**About this exercise:**
Resume the article on retaliation claims from its final sentence, carrying its discussion forward in the same style.

**Given passage:**
=======

Retaliation Claims are Independent Violations

by Harvey P. Sanders, Esq. and Jeri N. Hagen, Esq.*

We often hear about claims under state and federal laws which make it illegal to discriminate against employees based on their age, color, disability, marital status, national origin, sex, race, or religion.  People may also be aware that it is illegal for an employer to retaliate against an employee who engages in activity protected under the employment discrimination laws, such as opposing discrimination or participating in an employment discrimination proceeding.  What may be surprising is that whether an employee will win a retaliation lawsuit does not depend on whether any discrimination actually took place.  This is particularly important as the Supreme Court narrows the scope of coverage of certain discrimination laws, particularly the Americans with Disabilities Act (“ADA”).
The Law
To win a retaliation claim, the employee must prove that: 1) s/he engaged in protected activity (opposed discrimination or participated in the statutory complaint/investigation  process), 2) the employer knew of the activity, 3) some adverse employment action happened (such as termination or demotion), and 4) that there was some causal connection between the protected activity and the adverse action.  The closeness of time between the protected activity and the adverse action is an important factor to consider with respect to any causal connection.
 
There is no requirement that the person asserting the retaliation claim prove that they are a member of a protected class (race, religion, sex, national origin, age, or disability).  (Of course, a retaliation claim must involve an underlying claim of discrimination by that individual or another, in violation of one of the federal or state laws: Title VII of the Civil Rights Act of 1964, the Age Discrimination in Employment Act (“ADEA”), the ADA, the Equal Pay Act and/or the New York State Human Rights Law).  For example, an individual who alleges retaliation in violation of the ADA does not have to be an individual with a disability.  Indeed, the individual claiming retaliation may be a different person than the person who was discriminated against.  But there has to be some underlying claim that an applicable federal or state law was somehow violated.

=======

**Record excerpts:**
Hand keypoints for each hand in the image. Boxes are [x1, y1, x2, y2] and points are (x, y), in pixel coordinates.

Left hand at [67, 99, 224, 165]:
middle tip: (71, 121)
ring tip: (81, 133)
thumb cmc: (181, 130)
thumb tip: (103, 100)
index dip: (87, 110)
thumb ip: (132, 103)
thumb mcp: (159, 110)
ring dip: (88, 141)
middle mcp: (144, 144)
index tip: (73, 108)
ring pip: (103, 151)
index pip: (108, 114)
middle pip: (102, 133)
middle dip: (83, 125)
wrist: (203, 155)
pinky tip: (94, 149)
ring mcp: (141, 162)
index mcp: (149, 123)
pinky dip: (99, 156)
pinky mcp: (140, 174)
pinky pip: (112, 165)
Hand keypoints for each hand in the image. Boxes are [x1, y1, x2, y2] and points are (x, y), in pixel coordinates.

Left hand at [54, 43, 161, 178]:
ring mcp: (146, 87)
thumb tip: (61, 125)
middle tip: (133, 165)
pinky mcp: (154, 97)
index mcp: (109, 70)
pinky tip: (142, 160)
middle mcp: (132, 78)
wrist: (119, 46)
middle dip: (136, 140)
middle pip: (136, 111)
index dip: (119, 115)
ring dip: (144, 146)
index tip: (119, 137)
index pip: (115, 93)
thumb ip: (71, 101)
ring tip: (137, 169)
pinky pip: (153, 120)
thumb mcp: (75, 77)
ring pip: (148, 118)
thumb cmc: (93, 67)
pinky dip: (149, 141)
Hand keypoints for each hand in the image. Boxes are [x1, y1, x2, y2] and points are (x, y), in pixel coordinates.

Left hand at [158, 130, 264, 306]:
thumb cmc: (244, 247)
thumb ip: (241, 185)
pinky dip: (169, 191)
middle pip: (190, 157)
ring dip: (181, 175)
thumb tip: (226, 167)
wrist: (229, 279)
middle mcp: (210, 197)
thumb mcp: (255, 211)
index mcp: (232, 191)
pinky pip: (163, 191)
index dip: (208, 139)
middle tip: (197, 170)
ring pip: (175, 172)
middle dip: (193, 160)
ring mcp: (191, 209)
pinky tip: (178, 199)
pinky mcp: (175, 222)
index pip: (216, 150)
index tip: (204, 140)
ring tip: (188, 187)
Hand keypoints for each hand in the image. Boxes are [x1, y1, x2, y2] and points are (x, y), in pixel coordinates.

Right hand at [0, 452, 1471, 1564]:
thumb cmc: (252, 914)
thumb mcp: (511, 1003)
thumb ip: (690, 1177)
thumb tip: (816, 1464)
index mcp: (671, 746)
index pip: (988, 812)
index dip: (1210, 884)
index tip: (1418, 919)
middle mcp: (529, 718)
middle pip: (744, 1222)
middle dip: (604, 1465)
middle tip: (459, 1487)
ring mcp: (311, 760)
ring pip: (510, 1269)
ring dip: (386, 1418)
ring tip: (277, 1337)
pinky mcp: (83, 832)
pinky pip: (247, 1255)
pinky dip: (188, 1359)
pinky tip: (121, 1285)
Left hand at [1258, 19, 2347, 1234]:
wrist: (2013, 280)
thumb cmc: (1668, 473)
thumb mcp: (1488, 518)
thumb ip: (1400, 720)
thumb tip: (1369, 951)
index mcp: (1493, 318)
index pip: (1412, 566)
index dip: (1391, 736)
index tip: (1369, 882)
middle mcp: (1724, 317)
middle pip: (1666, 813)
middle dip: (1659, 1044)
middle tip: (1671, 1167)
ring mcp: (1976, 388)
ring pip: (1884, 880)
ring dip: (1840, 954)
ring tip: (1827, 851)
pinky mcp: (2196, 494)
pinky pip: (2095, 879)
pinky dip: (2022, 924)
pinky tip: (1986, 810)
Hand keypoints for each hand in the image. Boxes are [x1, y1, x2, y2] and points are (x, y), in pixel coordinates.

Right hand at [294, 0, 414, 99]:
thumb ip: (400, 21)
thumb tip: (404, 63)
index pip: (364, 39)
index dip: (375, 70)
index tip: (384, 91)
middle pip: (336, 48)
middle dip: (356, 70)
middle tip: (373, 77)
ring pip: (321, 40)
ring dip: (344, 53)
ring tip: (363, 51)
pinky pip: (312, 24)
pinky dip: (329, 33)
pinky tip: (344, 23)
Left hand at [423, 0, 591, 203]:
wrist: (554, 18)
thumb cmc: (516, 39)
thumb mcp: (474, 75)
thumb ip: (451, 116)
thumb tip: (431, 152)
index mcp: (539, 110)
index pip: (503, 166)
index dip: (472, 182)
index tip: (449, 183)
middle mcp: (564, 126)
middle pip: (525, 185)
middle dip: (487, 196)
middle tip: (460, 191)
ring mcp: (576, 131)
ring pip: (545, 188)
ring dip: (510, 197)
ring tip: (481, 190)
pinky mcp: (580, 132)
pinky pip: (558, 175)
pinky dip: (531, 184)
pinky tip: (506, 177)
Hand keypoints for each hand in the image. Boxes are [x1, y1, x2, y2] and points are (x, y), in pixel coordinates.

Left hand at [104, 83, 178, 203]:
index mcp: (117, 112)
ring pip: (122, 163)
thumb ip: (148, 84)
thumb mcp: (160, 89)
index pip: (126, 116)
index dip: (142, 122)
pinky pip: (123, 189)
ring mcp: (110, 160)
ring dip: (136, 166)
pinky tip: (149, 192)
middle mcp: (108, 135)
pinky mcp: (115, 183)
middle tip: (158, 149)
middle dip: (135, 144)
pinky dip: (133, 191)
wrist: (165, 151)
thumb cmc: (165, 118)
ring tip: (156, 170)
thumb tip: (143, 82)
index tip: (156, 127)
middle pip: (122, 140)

=======

**Response box:**
Types of Claims
Retaliation laws protect two types of activities.  The first involves an employee opposing his/her employer’s illegal employment discrimination practices, whether targeted at themselves or another employee, and then suffering an adverse employment action because s/he made such a complaint.  Retaliation may also happen when an employer retaliates  against an employee closely associated or related to another employee who is complaining of discrimination in an effort to deter the employee from complaining.  Surprisingly enough though, even if the underlying discrimination claim is invalid, the retaliation claim may still be successfully litigated as a separate and independent claim.  The only requirement is that the employee who opposed the employment practices, reasonably or in good faith believed the employment practices to be discriminatory.
 
The second type of activity that is protected against retaliation involves individuals who participate in an investigation, proceeding, or hearing under an applicable statute.  For example, a new employer may retaliate against an employee due to his/her claim of discrimination made against a previous employer; or an employer may retaliate against an employee for testifying against the employer in an employment discrimination proceeding brought by another individual.  Thus, even where an underlying claim of discrimination may not exist for that individual, a retaliation claim may still be litigated.  In this type of situation where an individual is retaliated against because of their participation, the reasonableness of the underlying charge is irrelevant.
As noted above, in both categories of retaliation, even if the underlying discrimination claim is invalid, a retaliation claim may still succeed.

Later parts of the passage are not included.